What four secretly gay civil servants in Hong Kong feel about the government appealing against city’s landmark LGBT ruling
Government employees speak to the Post on condition of anonymity for fear of being ostracised in their places of work after ruling on benefits for same-sex spouses
One week after an appeal court in Hong Kong overturned a landmark LGBT judgment, many in the city’s civil service are still struggling to understand the lack of support from their paymasters.
The ruling that employees in same-sex marriages were not entitled to the same benefits as their heterosexual colleagues came after the Civil Service Bureau launched an appeal against a lower court’s earlier ruling in favour of a gay senior immigration officer.
“Even if the government was not supportive, I would expect it to at least take a neutral stance,” said John – not his real name – who works in the Planning Department.
His view was echoed by Alice, also a pseudonym, from the Department of Justice, which helped the bureau with its appeal.
“The government should adopt a neutral position and leave the matter to the courts,” she said. “By appealing against the Court of First Instance’s decision, they have expressed their position … that they are actively siding against any form of equal rights or protection for LGBT communities.”
Since the protagonist in the legal battle, Angus Leung Chun-kwong, lost his appeal last Friday, the Post has reached out to gay and lesbian civil servants, both present and former, who spoke of their frustration and disappointment with the government and the appeal court’s decision.
Although only one out of four the Post spoke to is married, all feared the court ruling could affect them in the future. They asked to remain anonymous due to the sensitivity of the matter.
OPINION: LGBT rights in Hong Kong should be protected, and the government should not seek to block progress
John said, unlike the government’s reluctance to treat them equally, people at his workplace generally held a positive view towards homosexuality, though views become more split when it came down to the specifics – such as whether gay people should be allowed to get married or whether they should get spousal benefits.
“They would accept homosexuality, thinking it’s an individual’s choice,” he said.
Peter, a former immigration officer who recently retired, also agreed, saying attitudes had improved a lot since he joined the disciplinary force in the early 80s.
None of the civil servants the Post spoke to have made their sexuality known to others, because, as two put it, when people discover something different in their workplace, they become nosy.
The guarded secrecy would explain why a spokesman at the Civil Service Bureau said the human resources arm had no estimate of the number of employees belonging to sexual minorities.
Nor had it estimated how many stood to benefit had Leung won his judicial challenge.
John said the Hong Kong government had far less incentive to improve LGBT rights than Taiwan, where support from the youth is abundant. In fact, the Hong Kong government’s appeal was lodged in May last year – just two days after the top Taiwanese court recognised same-sex marriage.
“It is startling for the government to appeal against the Court of First Instance decision with the aim of taking away rights from minorities,” Alice said.

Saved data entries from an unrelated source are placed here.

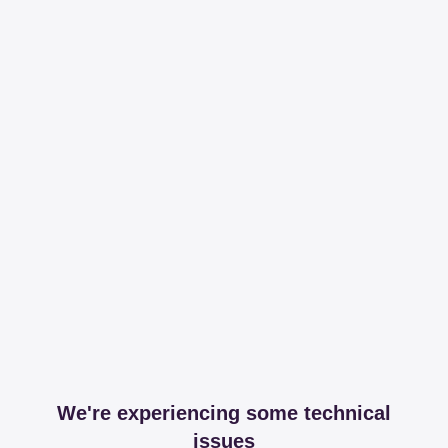
We're experiencing some technical
issues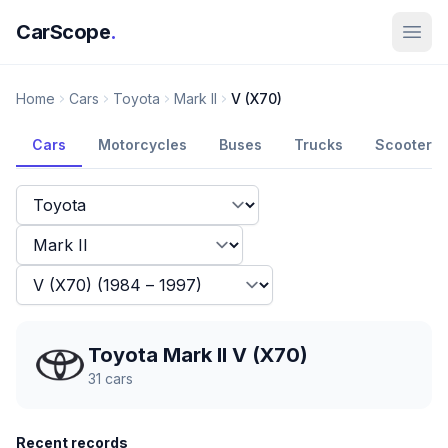
CarScope
.
Home
Cars
Toyota
Mark II
V (X70)
Cars
Motorcycles
Buses
Trucks
Scooters
Toyota Mark II V (X70)
31
cars
Recent records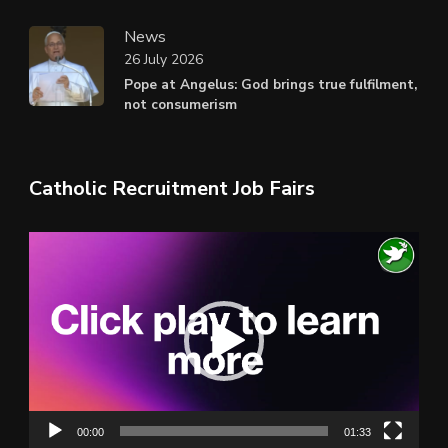
News
26 July 2026
Pope at Angelus: God brings true fulfilment,
not consumerism
Catholic Recruitment Job Fairs
Video
Player
00:00
01:33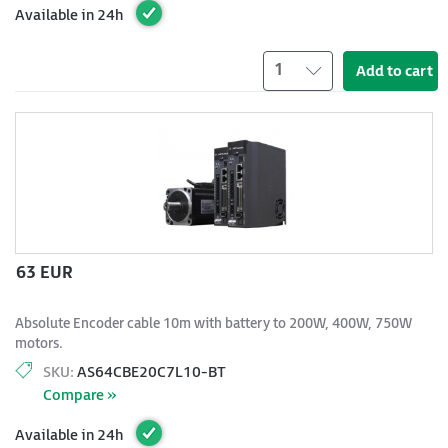
Available in 24h
1
Add to cart
63 EUR
Absolute Encoder cable 10m with battery to 200W, 400W, 750W
motors.
SKU:
AS64CBE20C7L10-BT
Compare »
Available in 24h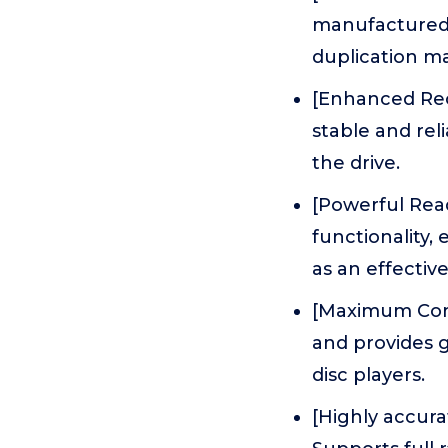
manufactured 
duplication ma
[Enhanced Reco
stable and rel
the drive.
[Powerful Read
functionality,
as an effectiv
[Maximum Comp
and provides g
disc players.
[Highly accura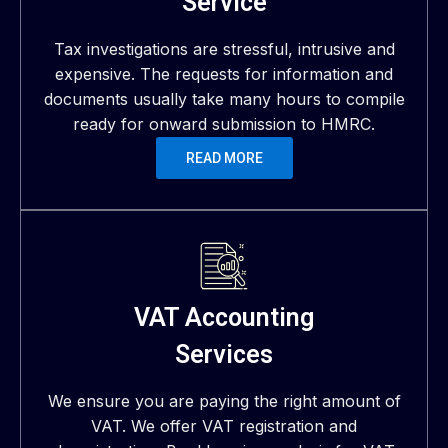
Service
Tax investigations are stressful, intrusive and
expensive. The requests for information and
documents usually take many hours to compile
ready for onward submission to HMRC.
READ MORE
VAT Accounting
Services
We ensure you are paying the right amount of
VAT. We offer VAT registration and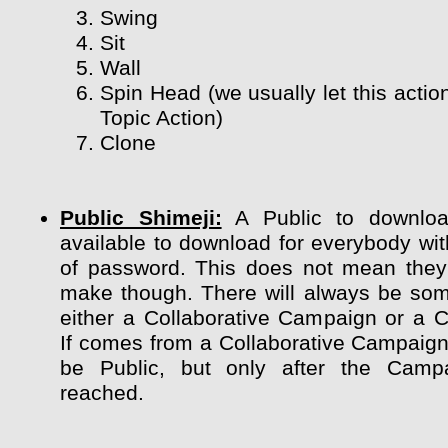
Swing
Sit
Wall
Spin Head (we usually let this actio
Topic Action)
Clone
Public Shimeji:
A Public to downloa
available to download for everybody wit
of password. This does not mean they
make though. There will always be so
either a Collaborative Campaign or a 
If comes from a Collaborative Campaign 
be Public, but only after the Camp
reached.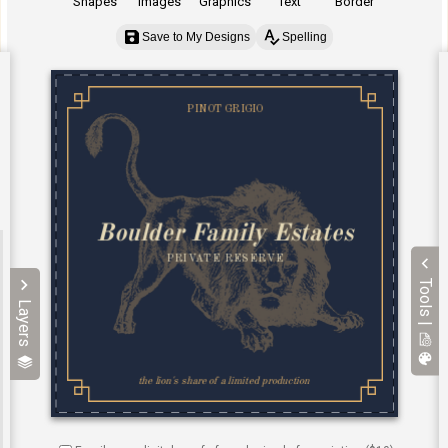
Shapes
Images
Graphics
Text
Border
Save to My Designs
Spelling
Tools |
Layers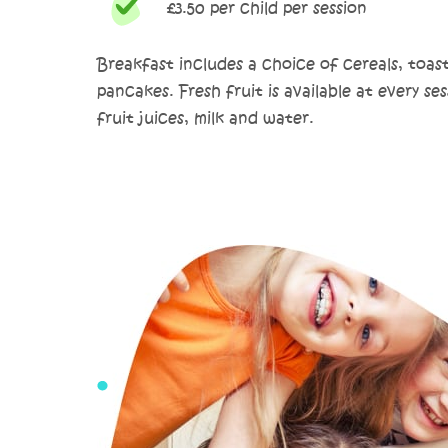
£3.50 per child per session
Breakfast includes a choice of cereals, toas
pancakes. Fresh fruit is available at every ses
fruit juices, milk and water.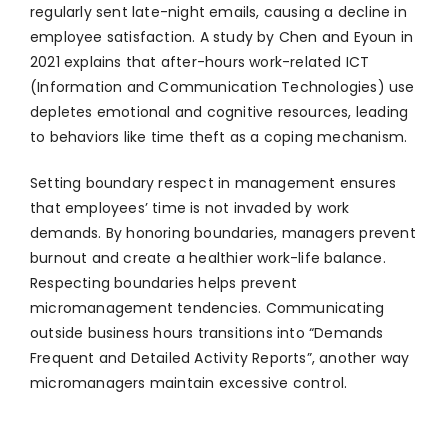
regularly sent late-night emails, causing a decline in
employee satisfaction. A study by Chen and Eyoun in
2021 explains that after-hours work-related ICT
(Information and Communication Technologies) use
depletes emotional and cognitive resources, leading
to behaviors like time theft as a coping mechanism​.
Setting boundary respect in management ensures
that employees’ time is not invaded by work
demands. By honoring boundaries, managers prevent
burnout and create a healthier work-life balance.
Respecting boundaries helps prevent
micromanagement tendencies. Communicating
outside business hours transitions into “Demands
Frequent and Detailed Activity Reports”, another way
micromanagers maintain excessive control.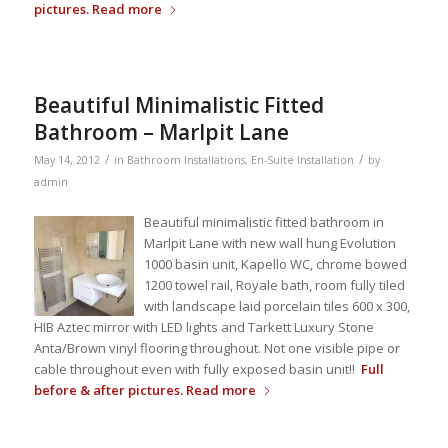
pictures.
Read more
Beautiful Minimalistic Fitted
Bathroom – Marlpit Lane
/
/
May 14, 2012
in
Bathroom Installations
,
En-Suite Installation
by
admin
Beautiful minimalistic fitted bathroom in
Marlpit Lane with new wall hung Evolution
1000 basin unit, Kapello WC, chrome bowed
1200 towel rail, Royale bath, room fully tiled
with landscape laid porcelain tiles 600 x 300,
HIB Aztec mirror with LED lights and Tarkett Luxury Stone
Anta/Brown vinyl flooring throughout. Not one visible pipe or
cable throughout even with fully exposed basin unit!!
Full
before & after pictures.
Read more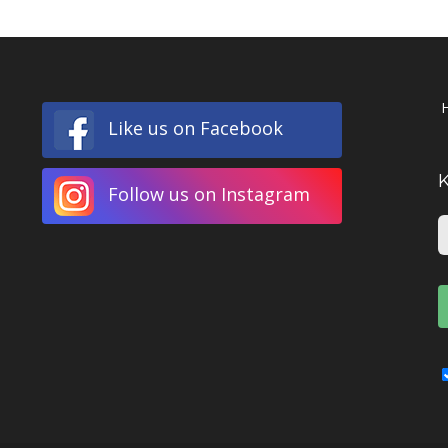
Like us on Facebook
Follow us on Instagram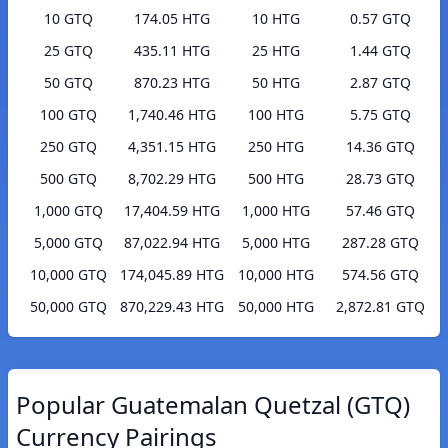
10 GTQ
174.05 HTG
10 HTG
0.57 GTQ
25 GTQ
435.11 HTG
25 HTG
1.44 GTQ
50 GTQ
870.23 HTG
50 HTG
2.87 GTQ
100 GTQ
1,740.46 HTG
100 HTG
5.75 GTQ
250 GTQ
4,351.15 HTG
250 HTG
14.36 GTQ
500 GTQ
8,702.29 HTG
500 HTG
28.73 GTQ
1,000 GTQ
17,404.59 HTG
1,000 HTG
57.46 GTQ
5,000 GTQ
87,022.94 HTG
5,000 HTG
287.28 GTQ
10,000 GTQ
174,045.89 HTG
10,000 HTG
574.56 GTQ
50,000 GTQ
870,229.43 HTG
50,000 HTG
2,872.81 GTQ
Popular Guatemalan Quetzal (GTQ)
Currency Pairings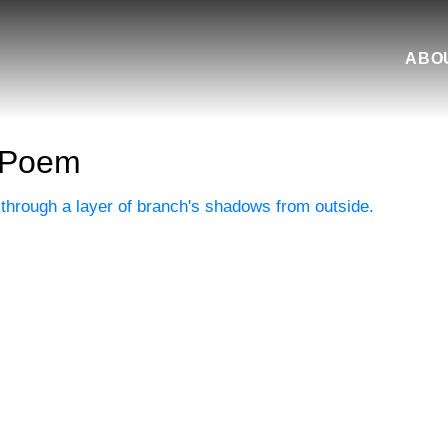
ABO
 Poem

Jasper, an alias, has been teacher at a government school for more than a year. “Honestly the government always claims it is an equal opportunity employer, but such a move to discriminate against those of sexual minority is a regression of basic human rights,” he said.
In the Court of Appeal judgment last week, the appeal justices said prevailing social norms and the city’s mini-constitution, the Basic Law, backed heterosexual marriage. Granting certain benefits to gay married couples would, therefore, deal a blow to the institution of traditional marriage, it said.

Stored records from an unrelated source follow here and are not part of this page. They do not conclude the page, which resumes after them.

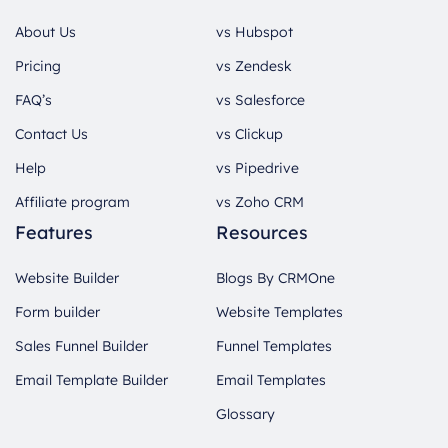
About Us
vs Hubspot
Pricing
vs Zendesk
FAQ’s
vs Salesforce
Contact Us
vs Clickup
Help
vs Pipedrive
Affiliate program
vs Zoho CRM
Features
Resources
Website Builder
Blogs By CRMOne
Form builder
Website Templates
Sales Funnel Builder
Funnel Templates
Email Template Builder
Email Templates
Glossary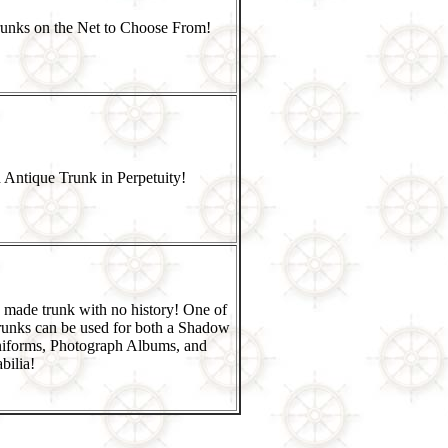
runks on the Net to Choose From!
 Antique Trunk in Perpetuity!
 made trunk with no history! One of
runks can be used for both a Shadow
niforms, Photograph Albums, and
ilia!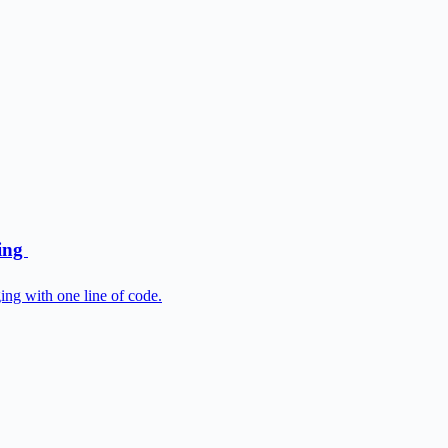
ging
ng with one line of code.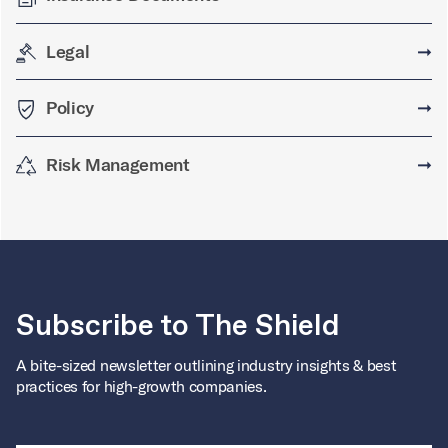
Legal
➞
Policy
➞
Risk Management
➞
Subscribe to The Shield
A bite-sized newsletter outlining industry insights & best
practices for high-growth companies.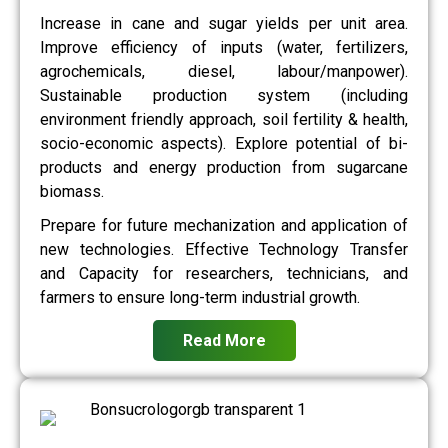
Increase in cane and sugar yields per unit area.
Improve efficiency of inputs (water, fertilizers,
agrochemicals, diesel, labour/manpower).
Sustainable production system (including
environment friendly approach, soil fertility & health,
socio-economic aspects). Explore potential of bi-
products and energy production from sugarcane
biomass.
Prepare for future mechanization and application of
new technologies. Effective Technology Transfer
and Capacity for researchers, technicians, and
farmers to ensure long-term industrial growth.
Read More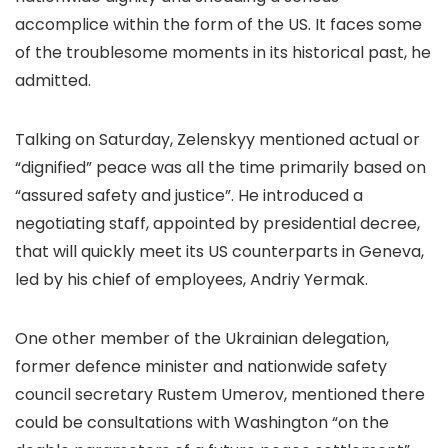
accomplice within the form of the US. It faces some
of the troublesome moments in its historical past, he
admitted.
Talking on Saturday, Zelenskyy mentioned actual or
“dignified” peace was all the time primarily based on
“assured safety and justice”. He introduced a
negotiating staff, appointed by presidential decree,
that will quickly meet its US counterparts in Geneva,
led by his chief of employees, Andriy Yermak.
One other member of the Ukrainian delegation,
former defence minister and nationwide safety
council secretary Rustem Umerov, mentioned there
could be consultations with Washington “on the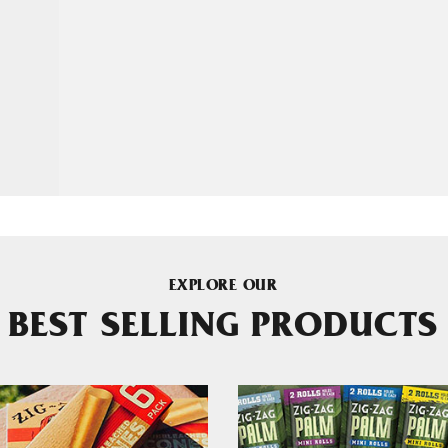
EXPLORE OUR
BEST SELLING PRODUCTS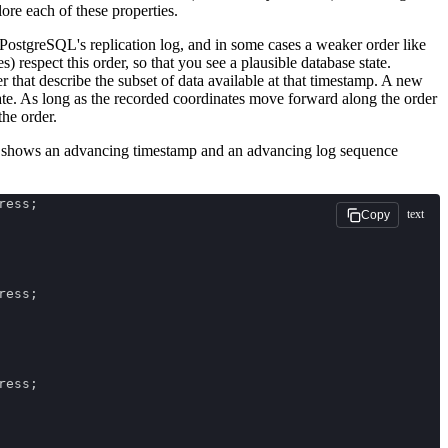
lore each of these properties.
 PostgreSQL's replication log, and in some cases a weaker order like
 respect this order, so that you see a plausible database state.
er that describe the subset of data available at that timestamp. A new
ate. As long as the recorded coordinates move forward along the order
the order.
ce shows an advancing timestamp and an advancing log sequence
ress;
text
Copy
ress;
ress;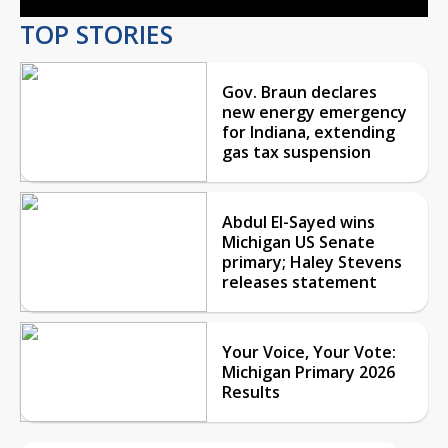
TOP STORIES
Gov. Braun declares
new energy emergency
for Indiana, extending
gas tax suspension
Abdul El-Sayed wins
Michigan US Senate
primary; Haley Stevens
releases statement
Your Voice, Your Vote:
Michigan Primary 2026
Results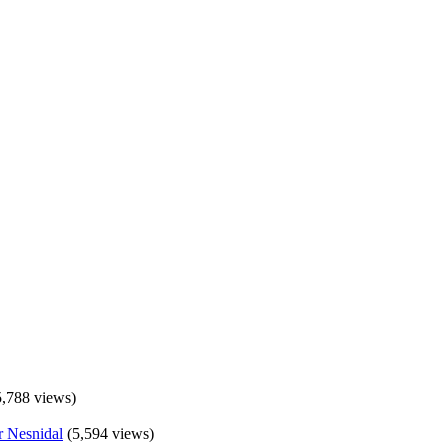
5,788 views)
(5,594 views)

It was an antithetical view, Alice said, because the very definition of minorities was that they are not the prevalent majority.
“I don’t understand [how extending these benefits] would undermine the idea of traditional marriage,” Peter said.

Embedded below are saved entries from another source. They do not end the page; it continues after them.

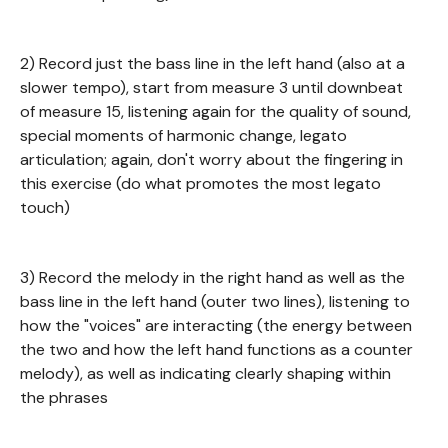
2) Record just the bass line in the left hand (also at a
slower tempo), start from measure 3 until downbeat
of measure 15, listening again for the quality of sound,
special moments of harmonic change, legato
articulation; again, don't worry about the fingering in
this exercise (do what promotes the most legato
touch)
3) Record the melody in the right hand as well as the
bass line in the left hand (outer two lines), listening to
how the "voices" are interacting (the energy between
the two and how the left hand functions as a counter
melody), as well as indicating clearly shaping within
the phrases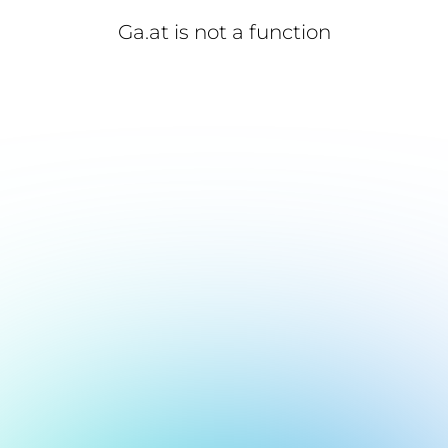
Ga.at is not a function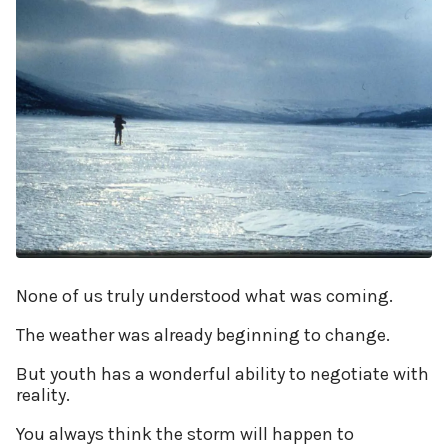
None of us truly understood what was coming.
The weather was already beginning to change.
But youth has a wonderful ability to negotiate with
reality.
You always think the storm will happen to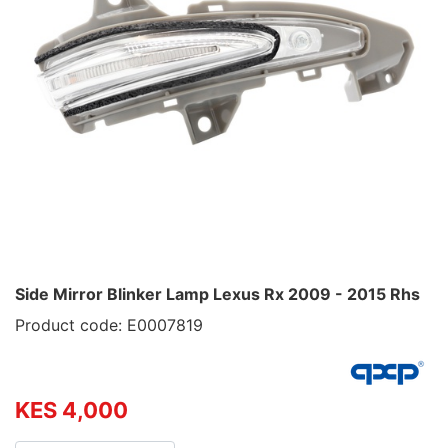
Side Mirror Blinker Lamp Lexus Rx 2009 - 2015 Rhs
Product code: E0007819
KES 4,000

Director of the Centre for Comparative and Public Law at the University of Hong Kong Kelley Loper said the appeal court seemed to incorrectly conflate a “right to same-sex marriage” with “rights for same-sex couples associated with marriage”.
“Although public support should not be prerequisite for the protection of minority rights, there actually is strong public support for granting rights to same-sex couples short of a right to marry,” the human rights scholar added, citing a telephone survey conducted by her and her colleagues in 2014.
Some 74 per cent of the public supported granting same-sex couples either all or some of the rights normally enjoyed by heterosexual couples.
Former constitutional law and human rights professor at the University of Hong Kong Michael Davis said the Court of Appeal judgment “clearly created obstacles for LGBT efforts to establish marriage and spousal rights through the courts by seemingly shifting the burden of initiative to the legislature and the government”.
“With the growing jurisprudence in this area the LGBT community would have hoped for a judicial push in this area,” he said.
Pro-establishment legislator Holden Chow Ho-ding, vice-chairman of the Democratic Alliance for the Betterment and Progress of Hong Kong, welcomed the judgment.
“The judgment … confirmed that marriage between one man and one woman is the only form of marriage recognised by Hong Kong laws. There is no legal ground for same-sex marriage … It also dismissed some activists’ argument that it was discriminatory to reject the legalisation of same-sex marriage,” Chow said.
A spokesman from the Civil Service Bureau, when asked how it could achieve its claim to be an equal opportunity employer, said: “We grant the same civil service benefits to civil servants according to their eligibility and act in consistency with the laws of Hong Kong.”